Sovyet Rusya’nın 4 Ekim 1957’de ilk insan yapımı uyduyu Ay’a göndermesi ile Amerika ile Rusya arasında tırmanan soğuk savaş; eğitim reformları, politik ve ekonomik değişimler olarak kendini göstermiştir. Dönemin başkanı Eisenhower ile 1958?de başlayan eğitim reformları, Amerika’nın bu bilimsel yarışta eksiklerini kapatarak öne geçmesini sağlamak üzere başlatılmıştır. Özellikle fen, matematik, mühendislik ve teknoloji alanlarında eğitim sisteminde köklü değişikliklere sebep olacak şekilde eğitim programları güncellenmiştir. Ayrıca eğitime ayrılan bütçe yeniden düzenlenmiş, Amerikan toplumu bir bütün olarak harekete geçmiştir. 1969’da Ay’a gönderilen ilk insan ile her ne kadar bu bilimsel yarıştaki açık kapatılsa da tetikte olma durumu günümüze kadar sürdürülmüştür. Bu zaman içerisinde pek çok eğitim reformu gerçekleştirilmiş (örneğin 2001 yılındaki (The No Child Left Behind Act of 2001 gibi) ve eğitim politikalarındaki değişiklikler devam ettirilmiştir. Bu çalışmanın amacı; uluslararası pek çok platformda söz sahibi olan bir ülkenin eğitim sisteminde Sputnik’in Ay’a gönderiminden itibaren günümüze kadar- gerçekleştirdiği değişiklikleri incelemek ve bu sonuçlardan yola çıkılarak ülkemizde yapılabilecek reformlara yönelik öneriler sunmaktır. Araştırmada doküman incelemesi tekniği ile veri toplanmış, eğitim raporları, makaleler ve döneme yönelik belgeseller incelenmiştir. Sonuç olarak gerçekleştirilen reformların nedenlerinin, sonuçlarının ve etkilerinin anlaşılmasının önemli olduğu düşünülmektedir. Soğuk savaş döneminde bir ülkenin nasıl korkulu kâbusundan uyanıp, geri kaldığı bir yarışta öne geçmesinin mümkün olduğunun, soğuk savaş sonrası dönemde üretim, ekonomik, teknoloji çerçevesinde gerçekleşen küresel rekabetin ve bu rekabette ön sıralarda bulunabilmenin anlaşılması noktasında bir perspektif sağlayabileceği düşünülmektedir. Araştırmanın sonuçlarının ayrıca Türk Eğitim Sistemi için de eksikliklere ışık tutacağı ve bir yol haritası çizebilme noktasında önem teşkil edebileceği varsayılmaktadır.

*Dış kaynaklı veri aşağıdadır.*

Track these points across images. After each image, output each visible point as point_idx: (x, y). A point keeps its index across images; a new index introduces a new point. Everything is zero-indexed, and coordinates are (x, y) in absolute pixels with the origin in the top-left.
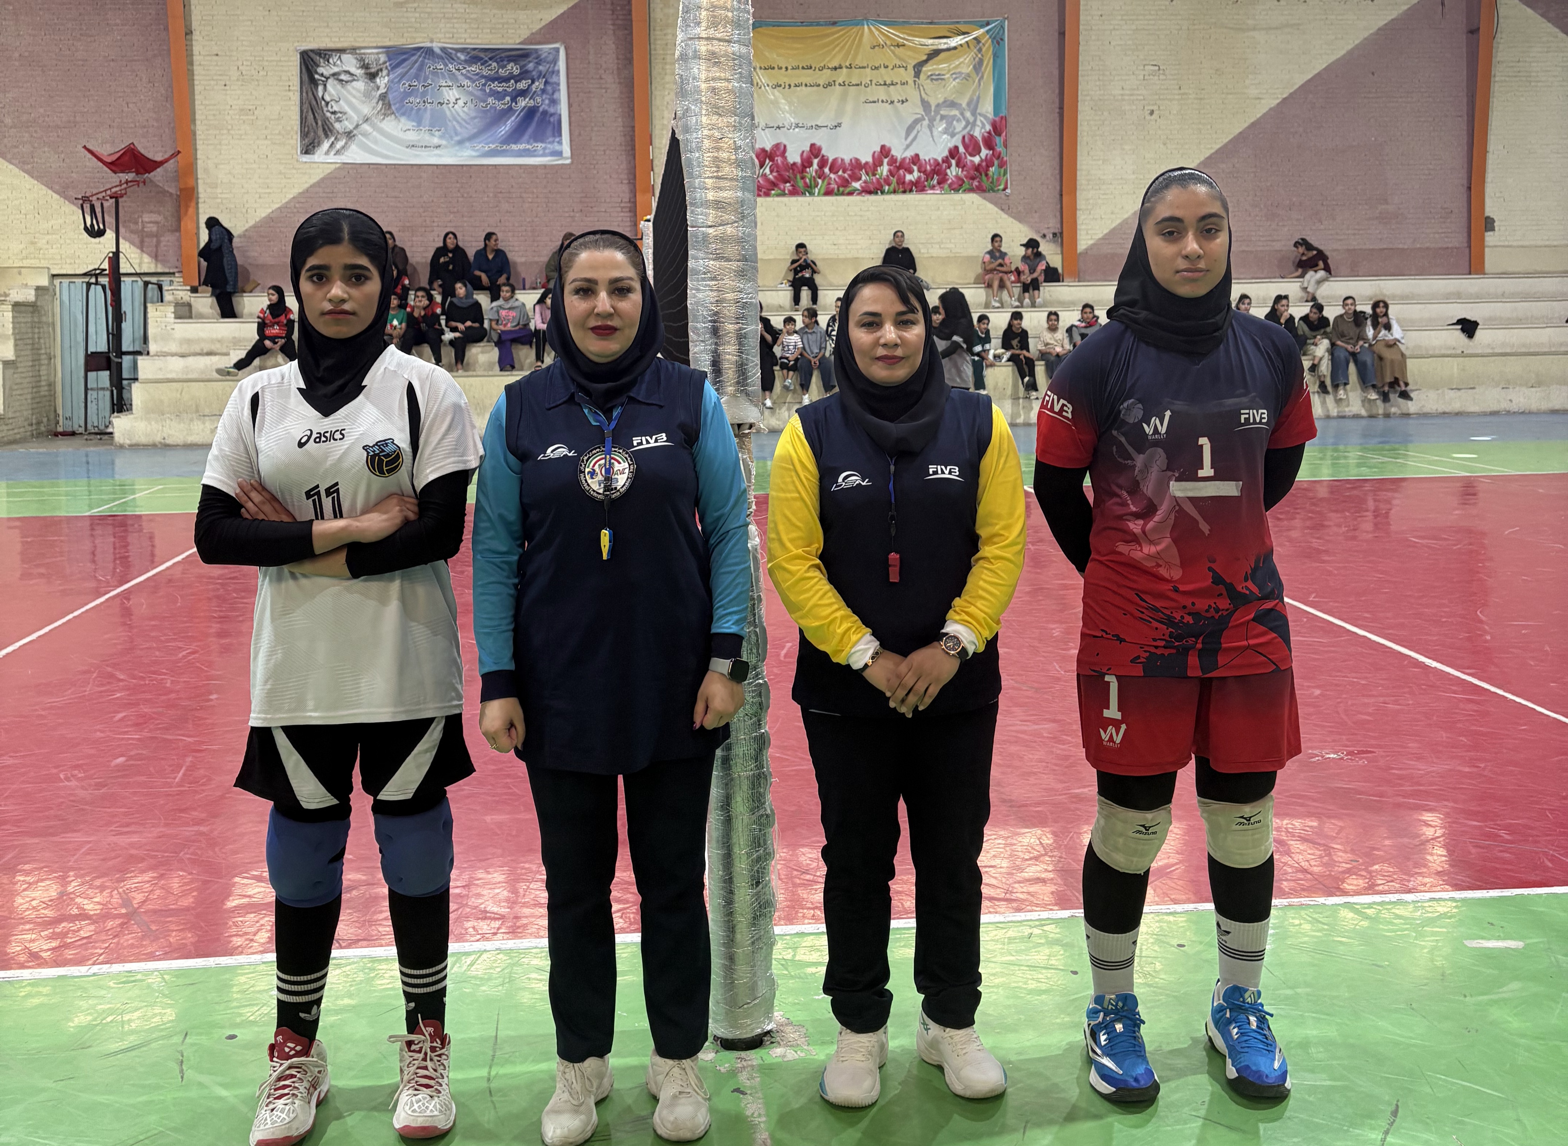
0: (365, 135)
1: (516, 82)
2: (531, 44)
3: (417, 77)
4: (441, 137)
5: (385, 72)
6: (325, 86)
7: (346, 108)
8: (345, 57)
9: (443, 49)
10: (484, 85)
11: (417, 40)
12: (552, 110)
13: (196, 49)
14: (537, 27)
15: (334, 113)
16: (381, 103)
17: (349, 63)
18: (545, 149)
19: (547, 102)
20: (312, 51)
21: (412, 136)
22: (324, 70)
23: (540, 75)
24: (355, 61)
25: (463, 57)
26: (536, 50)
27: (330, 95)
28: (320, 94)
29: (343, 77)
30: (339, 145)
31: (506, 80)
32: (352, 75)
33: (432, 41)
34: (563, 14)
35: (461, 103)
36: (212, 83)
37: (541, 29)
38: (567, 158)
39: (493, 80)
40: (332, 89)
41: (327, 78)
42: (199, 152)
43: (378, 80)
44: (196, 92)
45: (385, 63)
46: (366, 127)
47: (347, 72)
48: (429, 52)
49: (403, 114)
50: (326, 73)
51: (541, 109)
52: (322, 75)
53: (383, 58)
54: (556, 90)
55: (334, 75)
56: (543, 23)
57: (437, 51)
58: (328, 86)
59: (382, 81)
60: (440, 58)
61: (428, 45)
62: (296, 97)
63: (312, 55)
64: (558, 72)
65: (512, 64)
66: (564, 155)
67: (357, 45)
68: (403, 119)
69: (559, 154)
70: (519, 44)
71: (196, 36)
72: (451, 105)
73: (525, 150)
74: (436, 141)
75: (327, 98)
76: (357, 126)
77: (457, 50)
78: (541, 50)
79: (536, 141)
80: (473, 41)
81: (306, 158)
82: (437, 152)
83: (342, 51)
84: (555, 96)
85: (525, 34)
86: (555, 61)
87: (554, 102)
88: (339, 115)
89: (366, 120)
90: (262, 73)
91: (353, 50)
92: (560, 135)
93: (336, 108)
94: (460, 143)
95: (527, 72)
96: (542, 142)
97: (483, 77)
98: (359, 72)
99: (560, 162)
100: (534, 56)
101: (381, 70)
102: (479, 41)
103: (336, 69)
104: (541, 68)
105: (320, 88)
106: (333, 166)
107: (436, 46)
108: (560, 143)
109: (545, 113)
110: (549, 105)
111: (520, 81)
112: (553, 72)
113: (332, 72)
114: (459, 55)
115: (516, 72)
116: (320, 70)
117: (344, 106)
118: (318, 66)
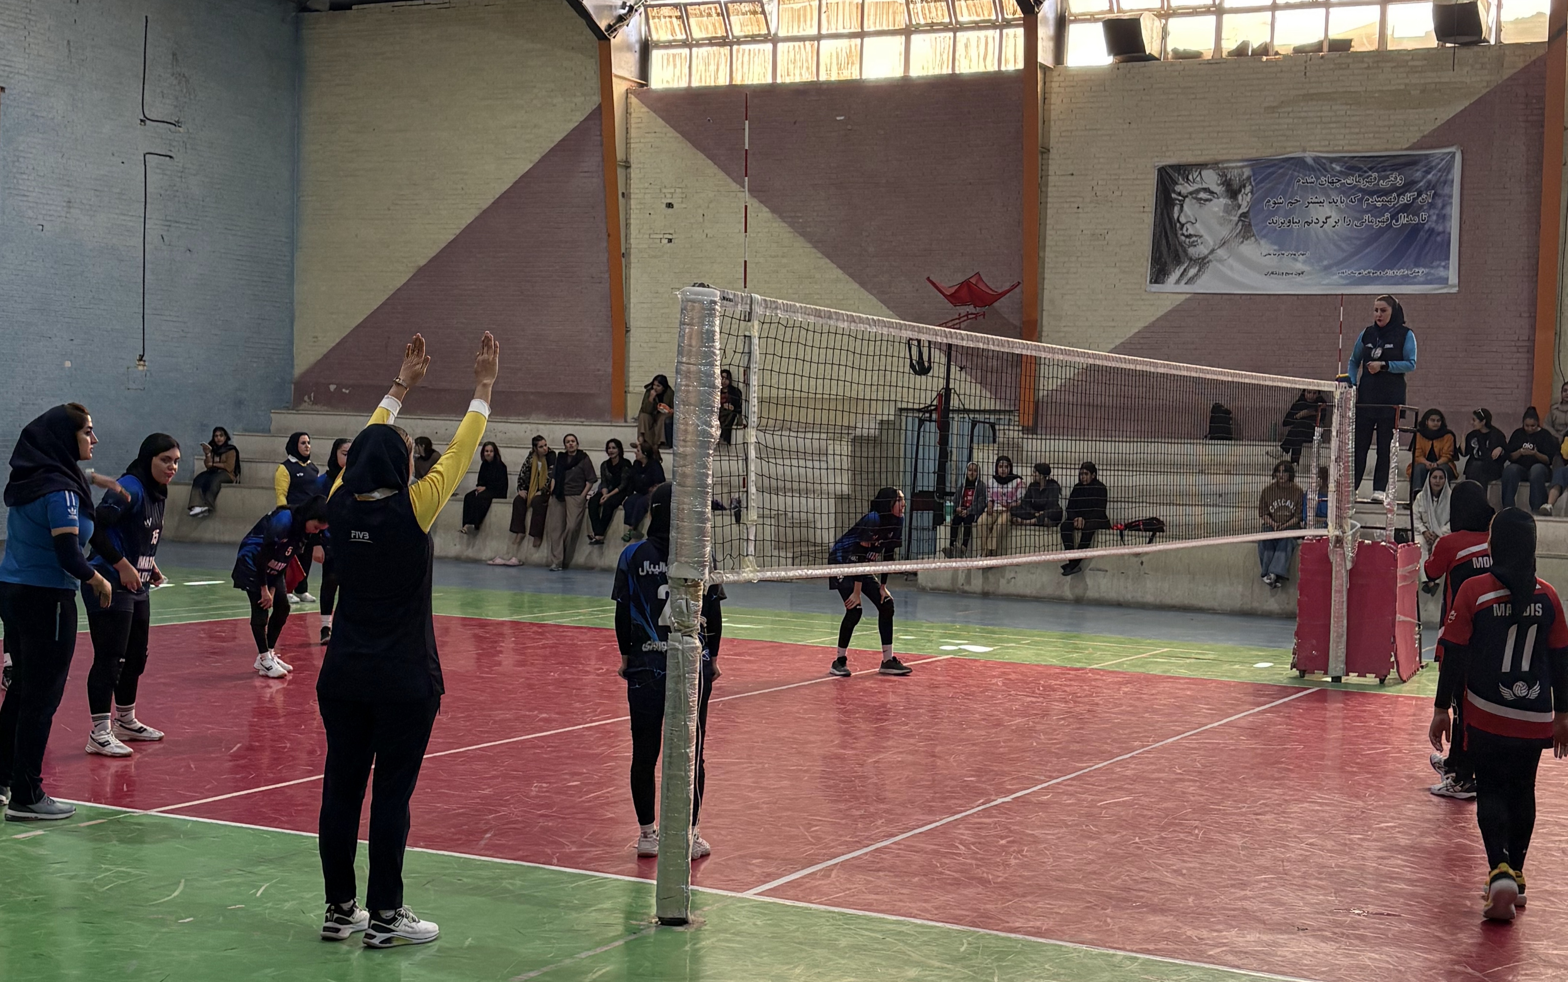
0: (1221, 261)
1: (1399, 196)
2: (1422, 148)
3: (1284, 193)
4: (1304, 262)
5: (1248, 188)
6: (1182, 206)
7: (1202, 232)
8: (1204, 173)
9: (1316, 159)
10: (1360, 200)
11: (1288, 150)
12: (1441, 229)
13: (1053, 168)
14: (1428, 129)
15: (1189, 236)
16: (1240, 223)
17: (1211, 179)
18: (1427, 274)
19: (1434, 218)
20: (1170, 166)
21: (1271, 262)
22: (1184, 188)
23: (1430, 186)
24: (1216, 177)
25: (1338, 168)
26: (1427, 156)
27: (1186, 216)
28: (1176, 216)
29: (1202, 195)
30: (1192, 272)
31: (1386, 193)
32: (1212, 193)
33: (1304, 151)
34: (1462, 111)
35: (1331, 222)
36: (1066, 205)
37: (1435, 130)
38: (1453, 286)
39: (1371, 193)
40: (1190, 209)
41: (1185, 197)
42: (1046, 281)
43: (1240, 197)
44: (1049, 216)
45: (1249, 178)
46: (1220, 252)
47: (1206, 190)
48: (1299, 163)
49: (1264, 236)
50: (1184, 192)
51: (1427, 227)
52: (1179, 194)
53: (1247, 172)
54: (1446, 204)
55: (1191, 193)
56: (1439, 123)
57: (1310, 161)
58: (1185, 207)
59: (1245, 200)
60: (1311, 169)
61: (1300, 155)
62: (1149, 219)
63: (1170, 171)
64: (1453, 181)
65: (1395, 174)
66: (1450, 282)
67: (1220, 158)
68: (1262, 242)
69: (1444, 281)
70: (1407, 149)
71: (1053, 153)
72: (1321, 224)
73: (1403, 277)
74: (1299, 266)
75: (1183, 220)
76: (1212, 251)
77: (1332, 160)
78: (1432, 155)
79: (1417, 265)
80: (1354, 148)
81: (1156, 287)
82: (1299, 279)
83: (1202, 166)
84: (1444, 212)
85: (1414, 137)
86: (1449, 168)
87: (1443, 218)
88: (1194, 239)
89: (1223, 243)
90: (1117, 193)
91: (1214, 165)
92: (1448, 258)
93: (1191, 231)
94: (1327, 268)
95: (1414, 183)
96: (1424, 267)
97: (1361, 190)
98: (1219, 189)
99: (1445, 291)
100: (1423, 163)
101: (1244, 186)
102: (1360, 148)
103: (1196, 186)
104: (1430, 176)
105: (1176, 209)
106: (1183, 297)
107: (1309, 156)
108: (1446, 267)
109: (1431, 231)
110: (1437, 222)
111: (1403, 194)
112: (1445, 182)
113: (1191, 189)
114: (1334, 166)
115: (1400, 182)
116: (1178, 188)
117: (1199, 228)
118: (1177, 184)
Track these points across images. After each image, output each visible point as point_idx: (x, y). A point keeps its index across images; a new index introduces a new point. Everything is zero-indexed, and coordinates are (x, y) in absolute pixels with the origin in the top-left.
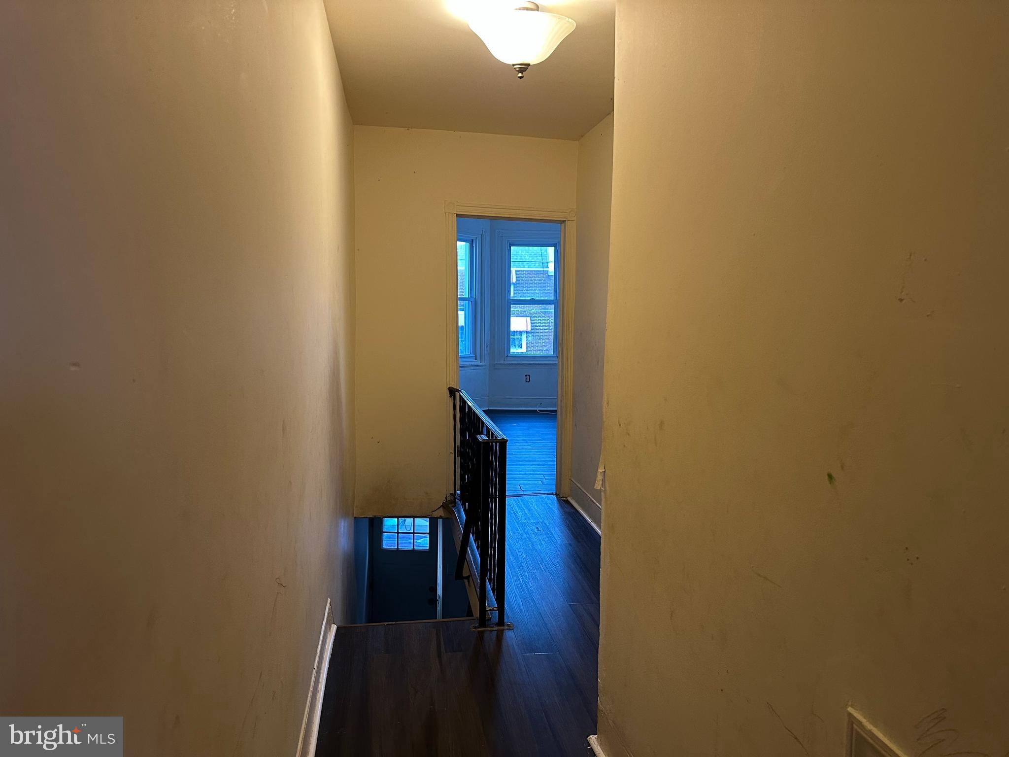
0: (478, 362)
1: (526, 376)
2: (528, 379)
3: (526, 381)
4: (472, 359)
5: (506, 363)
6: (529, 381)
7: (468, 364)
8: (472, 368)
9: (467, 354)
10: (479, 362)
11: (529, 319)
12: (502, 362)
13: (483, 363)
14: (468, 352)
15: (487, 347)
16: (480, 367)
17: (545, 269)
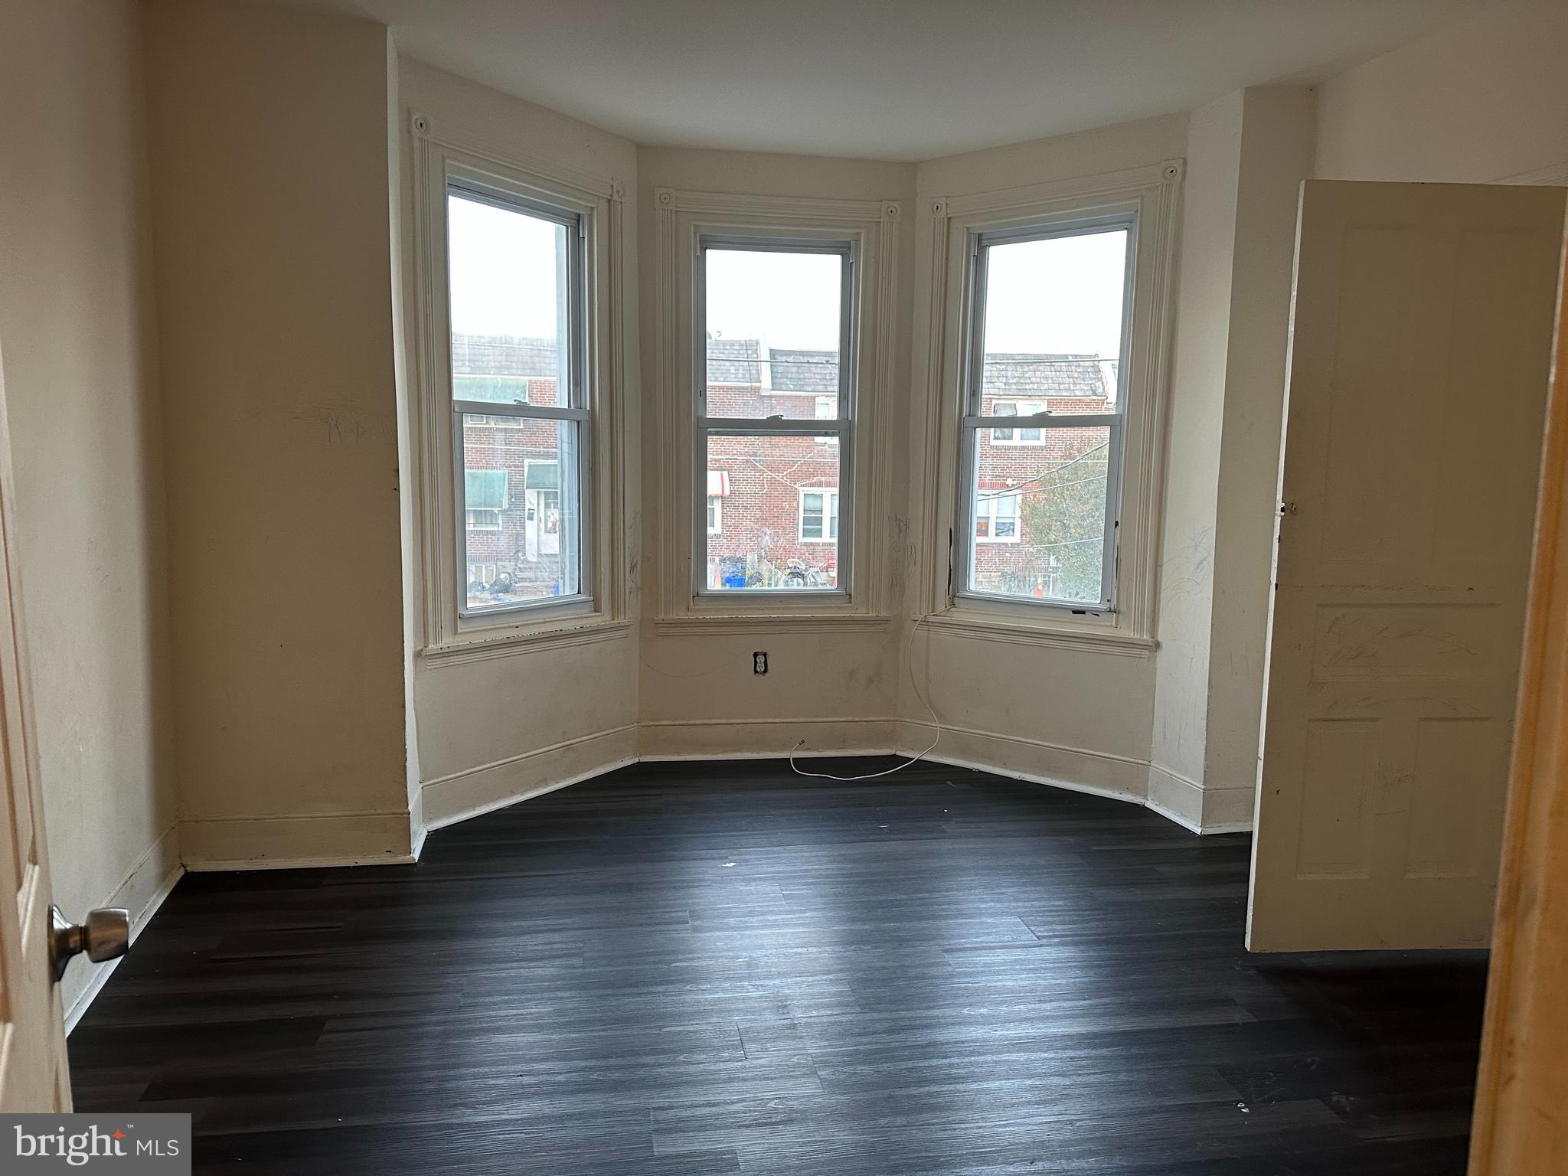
0: (603, 619)
1: (756, 655)
2: (761, 662)
3: (756, 672)
4: (585, 611)
5: (692, 616)
6: (766, 671)
7: (568, 626)
8: (585, 639)
9: (568, 593)
10: (608, 617)
11: (725, 474)
12: (683, 615)
13: (620, 620)
14: (572, 588)
15: (632, 568)
16: (611, 635)
17: (754, 384)
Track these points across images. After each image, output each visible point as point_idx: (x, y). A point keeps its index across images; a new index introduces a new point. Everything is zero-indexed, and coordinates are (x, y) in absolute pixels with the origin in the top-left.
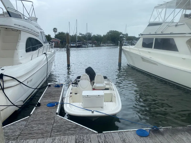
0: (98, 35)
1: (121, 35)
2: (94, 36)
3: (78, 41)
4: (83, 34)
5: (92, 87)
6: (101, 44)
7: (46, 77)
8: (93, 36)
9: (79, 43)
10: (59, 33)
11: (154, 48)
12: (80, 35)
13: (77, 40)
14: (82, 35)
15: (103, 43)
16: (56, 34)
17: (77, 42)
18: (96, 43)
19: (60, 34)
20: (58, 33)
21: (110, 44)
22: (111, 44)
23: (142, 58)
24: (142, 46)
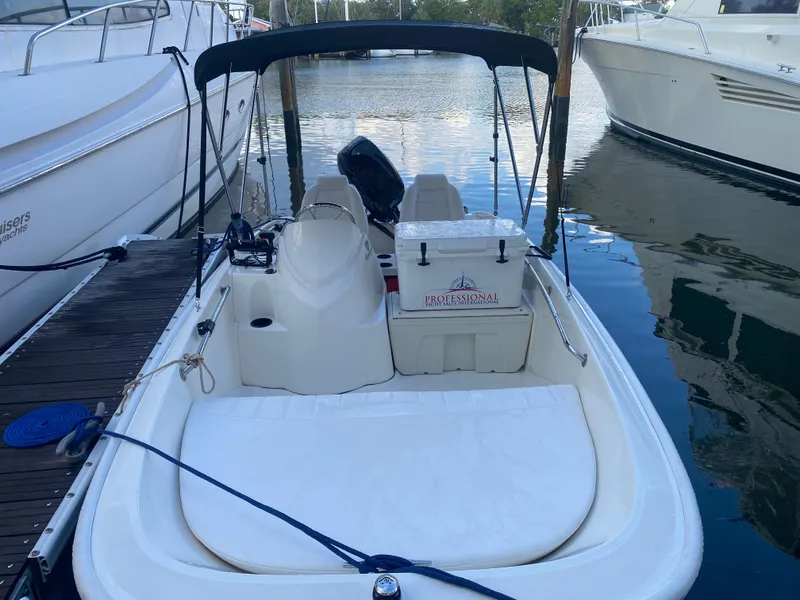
5: (383, 265)
23: (723, 79)
24: (723, 7)
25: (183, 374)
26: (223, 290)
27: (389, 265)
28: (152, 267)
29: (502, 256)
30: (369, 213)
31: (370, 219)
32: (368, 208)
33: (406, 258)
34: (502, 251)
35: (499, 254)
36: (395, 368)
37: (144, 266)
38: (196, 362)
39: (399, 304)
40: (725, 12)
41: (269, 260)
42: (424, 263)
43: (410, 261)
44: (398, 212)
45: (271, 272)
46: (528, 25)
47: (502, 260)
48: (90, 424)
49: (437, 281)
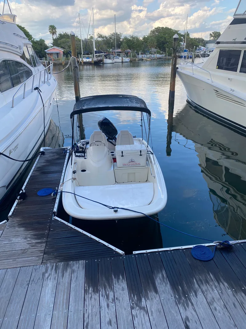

The cold war was peaked up between the US and Russia after that Soviet Russia sent the first manmade satellite to the moon on October 4, 1957. After that the cold war started to show itself in the areas of education, political and financial. Education reforms, which began with President Eisenhower, were launched in order to allow America to take the lead in scientific race. Education programs and the budget reserved for education have been restructured, so that educational programs, particularly in science, mathematics, engineering and technology can be re-shaped. In this process, American society acted as a whole. Although America's sending the first person to the Moon in 1969 was a huge success in scientific race, the state of fear and competition have been continued. As a result of that competition educational reforms and changes in educational politics have also been continued. The purpose of this study is to examine the changes in the educational system of the US, which has an international power, from 1957 to today and to present suggestions for the educational reforms that can be possibly done in Turkey based on the results. In the study, document analysis was used and the education reports, articles and documentaries related to the reforms were examined. It is thought that understanding causes of the reforms, the consequences and their effects are important. Understanding these may help us gain a perspective about how the US has been able to achieve to lead the race. It is also expected that the results of the study will also help to reveal some of the shortcomings of the Turkish Education System. Thereby, this study might contribute to providing a roadmap analyzing the Turkish Education System.